You should never imitate exactly what the big brands are doing in your industry.
But, you should be aware of what they do well (or where they fail).
The goal is to differentiate from the competition. Convince a customer to purchase from you over them!
We’re always thinking about how to make a brand stand out from what’s out there already. Don’t skip this step in the brand building process.
Research your main competitors or benchmark brands. For instance, study how well they have gone about building a brand name.
For a brand name to be effective, it needs to be easy for consumers to recognize and remember.
Creating a brand competitor research spreadsheet
Competitor research is a key element of your own brand development. Start by creating a brand competitor spreadsheet for comparison. You can use Google Sheets, Excel, or even just a notebook.
Then, answer these fundamental questions.
• Is the competitor consistent with messaging and visual identity across channels?
• What is the quality of the competitor’s products or services?
• Does the competitor have customer reviews or social mentions you can read about them?
• In what ways does the competitor market their business, both online and offline?
Choose a few competitors, two to four (2-4) is a good number for your comparison chart. You might want to take a look at other local businesses, or even aim to benchmark against name brands.
One of the biggest brand building goals is to differentiate from the competition. Convince a customer to purchase from you over them!
3. Determine your brand’s target audience.
The foundation for building your brand is to determine the target audience that you’ll be focusing on.
You can’t be everything to everyone, right?
When brand building, keep in mind who exactly you are trying to reach. You’ll tailor your mission and message to meet their exact needs.
The key is to get specific. Figure out detailed behaviors and lifestyle of your consumers.
I’ll explain with a few brief examples.
• Instead of “all Moms”, you could narrow down the niche to hone in on “single Moms who work full-time from home”.
• “Techy people” is too broad. But “tech-savvy early adopters who manage a large team” can narrow the focus in.

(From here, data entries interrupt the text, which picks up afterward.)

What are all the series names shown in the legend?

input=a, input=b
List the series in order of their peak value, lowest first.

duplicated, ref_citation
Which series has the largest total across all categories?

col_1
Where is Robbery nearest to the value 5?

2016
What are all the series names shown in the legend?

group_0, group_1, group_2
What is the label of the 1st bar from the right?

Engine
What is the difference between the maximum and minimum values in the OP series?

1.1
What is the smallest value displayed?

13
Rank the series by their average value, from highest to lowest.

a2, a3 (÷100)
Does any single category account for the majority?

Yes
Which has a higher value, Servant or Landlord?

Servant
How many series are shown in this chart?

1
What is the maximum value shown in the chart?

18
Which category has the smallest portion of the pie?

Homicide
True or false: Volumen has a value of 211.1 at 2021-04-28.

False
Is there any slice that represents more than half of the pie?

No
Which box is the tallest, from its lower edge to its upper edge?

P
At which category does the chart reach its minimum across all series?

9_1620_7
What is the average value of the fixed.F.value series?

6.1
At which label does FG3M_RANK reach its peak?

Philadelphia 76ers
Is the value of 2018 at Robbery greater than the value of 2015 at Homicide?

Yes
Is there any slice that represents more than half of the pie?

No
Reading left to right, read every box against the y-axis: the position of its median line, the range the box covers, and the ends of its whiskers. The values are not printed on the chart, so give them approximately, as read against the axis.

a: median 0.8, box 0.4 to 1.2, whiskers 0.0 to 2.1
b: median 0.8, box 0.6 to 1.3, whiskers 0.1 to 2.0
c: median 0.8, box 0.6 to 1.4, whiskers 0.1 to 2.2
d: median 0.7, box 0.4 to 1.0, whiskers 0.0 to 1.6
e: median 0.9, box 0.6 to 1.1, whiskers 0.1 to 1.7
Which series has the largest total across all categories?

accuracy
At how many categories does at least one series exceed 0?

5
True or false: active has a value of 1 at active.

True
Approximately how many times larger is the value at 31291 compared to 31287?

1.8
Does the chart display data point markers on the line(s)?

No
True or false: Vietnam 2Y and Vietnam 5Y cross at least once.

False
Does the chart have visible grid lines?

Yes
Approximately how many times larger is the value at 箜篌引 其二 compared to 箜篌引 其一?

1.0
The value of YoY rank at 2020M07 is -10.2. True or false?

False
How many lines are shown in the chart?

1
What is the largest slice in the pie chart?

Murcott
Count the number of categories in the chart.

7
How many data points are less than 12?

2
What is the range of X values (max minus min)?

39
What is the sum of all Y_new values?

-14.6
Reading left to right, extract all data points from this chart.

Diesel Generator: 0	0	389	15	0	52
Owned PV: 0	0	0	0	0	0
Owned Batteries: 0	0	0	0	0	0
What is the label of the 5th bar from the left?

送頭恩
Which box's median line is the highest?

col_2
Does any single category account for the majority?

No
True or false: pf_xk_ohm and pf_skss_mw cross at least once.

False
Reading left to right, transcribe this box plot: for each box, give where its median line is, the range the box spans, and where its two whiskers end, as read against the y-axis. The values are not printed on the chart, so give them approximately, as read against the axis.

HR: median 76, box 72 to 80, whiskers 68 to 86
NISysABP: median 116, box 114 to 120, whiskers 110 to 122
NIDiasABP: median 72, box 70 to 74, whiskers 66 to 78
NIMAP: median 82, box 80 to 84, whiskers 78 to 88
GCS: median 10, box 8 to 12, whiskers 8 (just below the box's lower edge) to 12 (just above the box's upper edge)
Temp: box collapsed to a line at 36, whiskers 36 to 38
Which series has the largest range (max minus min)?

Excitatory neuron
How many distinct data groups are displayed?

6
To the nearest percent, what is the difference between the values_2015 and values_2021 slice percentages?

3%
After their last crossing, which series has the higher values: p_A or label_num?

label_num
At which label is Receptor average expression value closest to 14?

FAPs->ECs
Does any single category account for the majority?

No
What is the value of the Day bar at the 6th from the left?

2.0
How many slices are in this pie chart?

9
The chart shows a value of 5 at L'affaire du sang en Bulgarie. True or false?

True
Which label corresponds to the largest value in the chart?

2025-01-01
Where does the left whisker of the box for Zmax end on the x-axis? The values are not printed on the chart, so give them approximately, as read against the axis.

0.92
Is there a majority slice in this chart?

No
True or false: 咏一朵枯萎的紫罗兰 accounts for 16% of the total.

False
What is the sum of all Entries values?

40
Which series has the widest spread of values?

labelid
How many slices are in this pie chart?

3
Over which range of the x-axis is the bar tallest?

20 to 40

• If you are targeting “college kids”, there is definitely room to get more specific. An example could be: “college students studying abroad in Europe during the summer”.
• “Anyone who needs a job” is certainly not a niche target market. However, “retirees looking to return to the workforce in an executive position” can be!
As you can see, targeting a niche requires committing to something very focused to start.
You’ll come to realize that the competitive advantage when branding your business is to narrow your target audience focus. This can help ensure that your brand message comes across crystal clear to the intended recipient.
Solidify a picture of your consumers, then learn how to create a brand identity that they can understand and relate to.
Your Brand Buyer Persona
Brand creation relies on truly understanding the buyer persona. Here are a few of the things to document when describing your ideal customer:
• Education Level
To get even more definition for your brand’s buyer persona, dive into these details:
• Pain points
• Brand affinities
Identifying the target audience for your services or products is an exercise that will affect and benefit all areas of your brand building process, particularly marketing efforts. You want the right person consuming your content, clicking on your ads, opting in to your email list, etc.
As a result, determining the ideal audience for your business will support your overall digital brand building strategies. It’s definitely an important first step!